───── DATA UNDER STUDY ─────
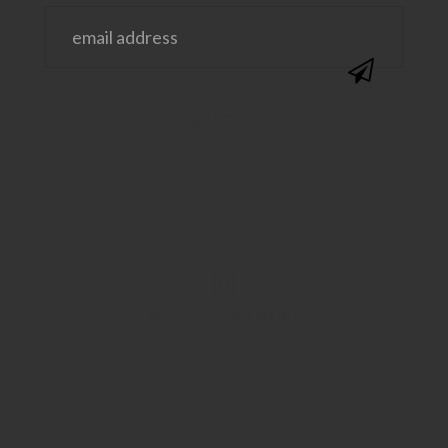
@SAVVYSASSYMOMS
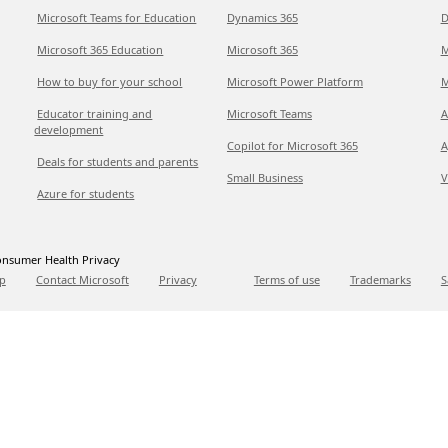
Microsoft Teams for Education
Dynamics 365
D
Microsoft 365 Education
Microsoft 365
M
How to buy for your school
Microsoft Power Platform
M
Educator training and
Microsoft Teams
A
development
Copilot for Microsoft 365
A
Deals for students and parents
Small Business
V
Azure for students
nsumer Health Privacy
p
Contact Microsoft
Privacy
Terms of use
Trademarks
S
─────
| EXERCISE AIM |
How many lines in the listing above include the word "Education"? Respond with the number and nothing else.

| WRITTEN SOLUTION |
2